Global trends in robotics from patent analysis
120,000 robotics patents have been published in the last 10 years, tripling in rate from 2004 to 2013, according to the UK Intellectual Property Office Informatics Team. Unsurprisingly, there was a huge drop in robotics patent applications in 2009-2010, although not all industries were as affected by the global financial crisis as robotics was. The preeminent country for robotics patents is Japan with 31% of patents published, the majority from Toyota. The US is in second place with 19%, followed by Germany (17%), China (10%), Korea (9%), France (3%) and UK at only (2%). Of course this is only an indication of the innovation activity occurring as some countries have greater propensity to patent than others.

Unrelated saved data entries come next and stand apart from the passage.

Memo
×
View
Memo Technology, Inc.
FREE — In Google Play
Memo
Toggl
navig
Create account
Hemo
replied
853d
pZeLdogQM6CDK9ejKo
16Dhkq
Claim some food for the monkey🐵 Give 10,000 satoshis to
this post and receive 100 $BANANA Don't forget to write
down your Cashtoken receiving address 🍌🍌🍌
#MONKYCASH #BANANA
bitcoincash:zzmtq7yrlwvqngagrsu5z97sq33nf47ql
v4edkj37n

The UK IPO is publishing a series of 8 reports looking at trends in emerging/important industries and giving insight into innovation activity and direction for future funding. As well as robotics, the UK Government has identified ‘eight great technologies’ for future growth. These are:
• the big data revolution and energy-efficient computing;
• satellites and commercial applications of space;
• robotics and autonomous systems;
• life sciences, genomics and synthetic biology;
• regenerative medicine;
• advanced materials and nanotechnology;
• energy and its storage.
The IPO report also looks at the rate of robotics patents compared to other innovation patents on a country basis and creates a relative specialization index. Some countries such as Japan, China and Germany have proportionately greater robotics patents than general. Whereas both the US and the UK are underspecialized in robotics technologies.
Overall, automotive patents make up around one third of the total, not including other types of vehicles such as trucks, buses, agricultural machinery, aircraft and aerospace/defence. Google’s automotive patent portfolio is relatively small, at 35 families. Most of Google’s patents were published very recently in 2013, with the earliest being only in 2010. The rate of publishing for Google shows clear increase so further patents should be anticipated. The report also shows collaboration within industry groups. For example, Google and Honda are very self contained in contrast to other automotive companies.
Figure 12 shows the top UK-based applicants within the robotics and autonomous systems
dataset. BAE Systems leads, but if the Jaguar and Land Rover companies were to be
consolidated then their combined total families would be 76, placing them in the lead.
Most of the patents in the UK dataset are in the field of autonomous vehicles, including
road vehicles, unmanned aerial vehicles, and unmanned underwater vehicles. Robotics
companies in the UK dataset have very small portfolios, with the largest being Notetry (5
families), which is apparently a division of Dyson Ltd focussing on robotic vacuum
cleaners. Other companies are Oliver Crispin Robotics Limited (industrial robotics),
Absolute Robotics Limited (industrial robotics), Armstrong Healthcare Limited (robotics for
surgeons), Isis Innovation Limited, QinetiQ Limited, and Rolls-Royce Plc.
Finally, the rate of change in robotics patent publishing in the last 10 years is very interesting with China showing significant growth from a China to become one of the strong sources of inventions.